The story centers on the rise of the god Marduk and how he created mankind to serve him and the other Mesopotamian gods. Throughout the course of the narrative, one god enacts violence on another god. Then that god responds with an even greater act of violence in retaliation. Eventually, Marduk reigns supreme as no other god is able to defeat him. Much of modern conflict resolution and warfare is conducted with the same methodology. One violent act is met with another until eventually a singular force arises as ruler – at least for a time. If history has proven anything, even the mightiest empires eventually meet their match if violence is their method of rule.
Alejandro Iñárritu’s latest film, The Revenant, explores this theme of redemptive violence and lands with a much-needed conclusion – that the philosophy is unsustainable. Hugh Glass, portrayed by Leonardo DiCaprio, is robbed of what he loved the most early on in the film. He survives indescribable circumstances throughout the course of the story, all for a single purpose – to avenge the violence that was enacted on him and the son he loved. His sole motivation is to repay a tooth for a tooth, an eye for an eye. Glass is convinced that redemption will only be found in delivering back the violence that was thrust on him. As the audience, we root for Glass to have that opportunity. It appeals to our sense of justice. But then something shocking happens. Glass gets his chance and decides not to kill his adversary.
The moment is well earned. On his journey for vengeance, Glass meets up with a Native warrior whose family was wiped out by the Sioux. Glass cannot comprehend why this man chooses to search for other members of his tribe rather than seek out those who committed the atrocity. “Revenge is in the Creator’s hands,” the warrior solemnly tells him. Glass echoes the same words after refusing to end the life of the man he’s been searching for the entire film. The moment is jolting as we consider the fact that if anyone has a right to revenge, it’s Hugh Glass. His refusal to join the system that has led to his greatest pain is stirring. We are left to consider his choice and if we would be capable of such strength.

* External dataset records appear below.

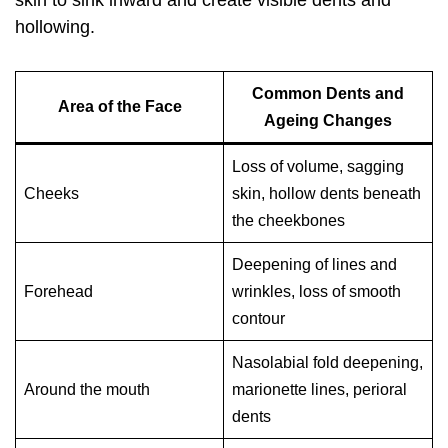
skin to sink inward and create visible dents and
hollowing.
Common Dents and
Area of the Face
Ageing Changes
Loss of volume, sagging
Cheeks
skin, hollow dents beneath
the cheekbones
Deepening of lines and
Forehead
wrinkles, loss of smooth
contour
Nasolabial fold deepening,
Around the mouth
marionette lines, perioral
dents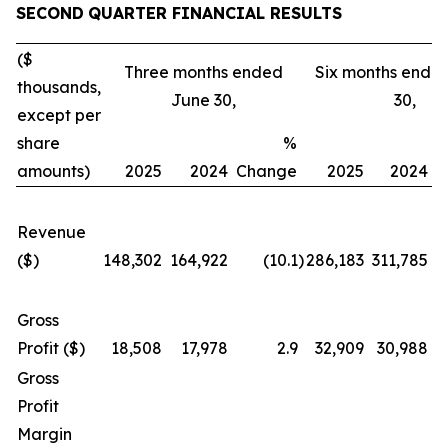
SECOND
QUARTER FINANCIAL RESULTS
($
Three months ended
Six months ende
thousands,
June 30,
30,
except per
share
%
amounts)
2025
2024
Change
2025
2024
C
Revenue
($)
148,302
164,922
(10.1
)
286,183
311,785
Gross
Profit ($)
18,508
17,978
2.9
32,909
30,988
Gross
Profit
Margin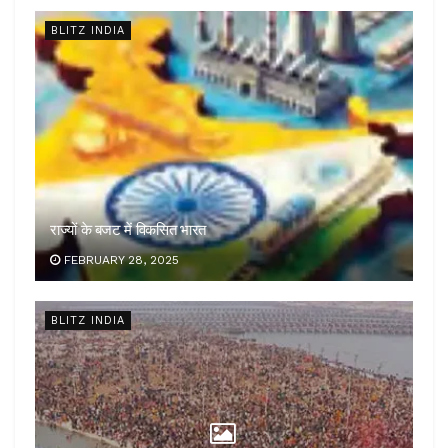
BLITZ INDIA
राज्यों के बजट में विकसित भारत
FEBRUARY 28, 2025
BLITZ INDIA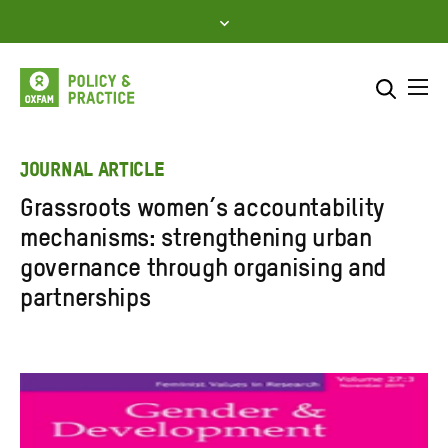
Skip
to
content
Me
Search across
Select where to search
JOURNAL ARTICLE
Grassroots women’s accountability
SEARCH
Enter
mechanisms: strengthening urban
search
governance through organising and
here
partnerships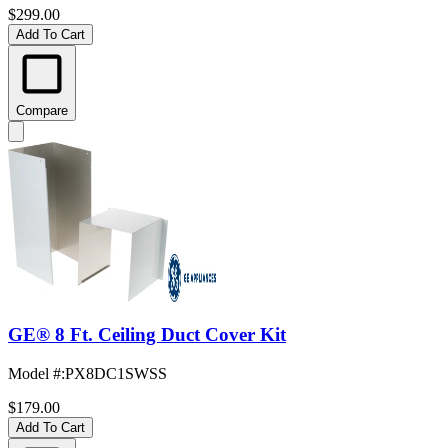
$299.00
Add To Cart
Compare
GE® 8 Ft. Ceiling Duct Cover Kit
Model #
:
PX8DC1SWSS
$179.00
Add To Cart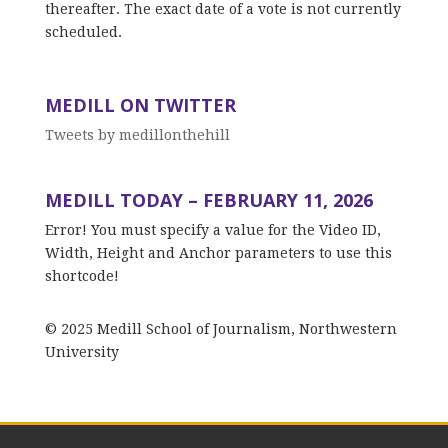
thereafter. The exact date of a vote is not currently
scheduled.
MEDILL ON TWITTER
Tweets by medillonthehill
MEDILL TODAY – FEBRUARY 11, 2026
Error! You must specify a value for the Video ID,
Width, Height and Anchor parameters to use this
shortcode!
© 2025 Medill School of Journalism, Northwestern
University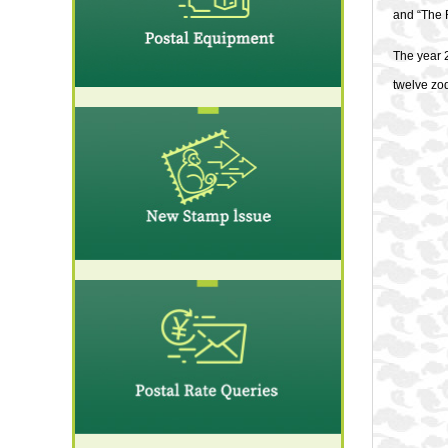
and “The 
The year 2
twelve zod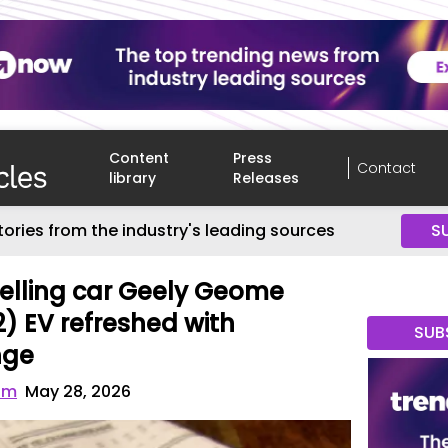
Content
Press
Contact
library
Releases
tories from the industry's leading sources
S
selling car Geely Geome
) EV refreshed with
SUB
nge
om
May 28, 2026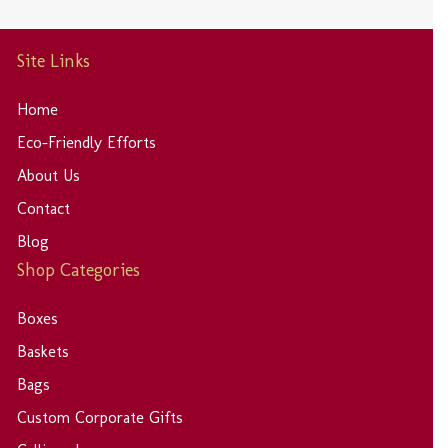
Site Links
Home
Eco-Friendly Efforts
About Us
Contact
Blog
Shop Categories
Boxes
Baskets
Bags
Custom Corporate Gifts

Glass does leave his adversary in the hands of men who will certainly finish the task for him. However, this is fundamentally different than if Glass had chosen to bloody his own hands. The scenario that Glass and his enemy, Fitzgerald, find themselves in – face to face with men who also are pursuing revenge – is inescapable. Fitzgerald will not walk away from the event no matter what happens. The significance of the decision Glass makes is that it won’t be him who holds responsibility.
The difference is subtle but gargantuan in many respects. We know that there will be evil in the world. It cannot be stopped. However, our participation in it is really what’s at stake. As people, as a culture, as a nation, we can choose to respond with greater violence whenever a horrific act is committed against us or we can choose a higher path. Every situation will call for a different approach, but there must be a third way aside from complete victimhood and buying in to this myth of redemptive violence. Ancient texts of wisdom have a great deal to say about how we respond when we’ve been wronged as well as how we are to treat our enemies. Advancing technology and the sophistication of modern evil do not change those timeless truths. The myths we have lived by are unsustainable. We need new stories. We need better stories. We need new myths like The Revenant.